But if these three extended fictions—the “American Romances,” as Henry James would name them in his critical biography of 1879—established Hawthorne in that rich and catholic world we treasure as “fiction in English,” and also at the center of an ongoing critical debate we recognize as “novel versus romance,” it remains true that those shorter fictions Hawthorne produced in the decades prior to 1850 amount to far more than a long foreground to worldly success. Indeed the total achievement of his earlier tales and sketches is so remarkable that Hawthorne would merit a place in the first rank of American authors even if he had written none of his longer works. Nor would the literature of any modern nation-state be anything but significantly enhanced if Nathaniel Hawthorne had happened to be born there and to have subjected its peculiar moral history to his unique style of fictional analysis.
Yet Hawthorne remains emphatically an American writer—self-consciously then and distinctively now. Most obviously: as no one escapes the pressures of history, so this notable descendant of the American Puritans could scarcely have eluded all trace of their conscientious and symbolic manner of taking the world.

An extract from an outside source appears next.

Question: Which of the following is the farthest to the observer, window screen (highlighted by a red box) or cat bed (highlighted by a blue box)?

More significantly, his American-ness reveals itself in terms he consciously learned, by immersing himself, at the outset of his career, in the whole sequence of colonial and provincial texts which inevitably express the Puritan Mind and arguably control American Identity.
That is to say, Hawthorne did not merely inherit his status or assume his function as an “American” author; rather, he studied to recreate and meditated to judge the special quality of moral experience in his native land.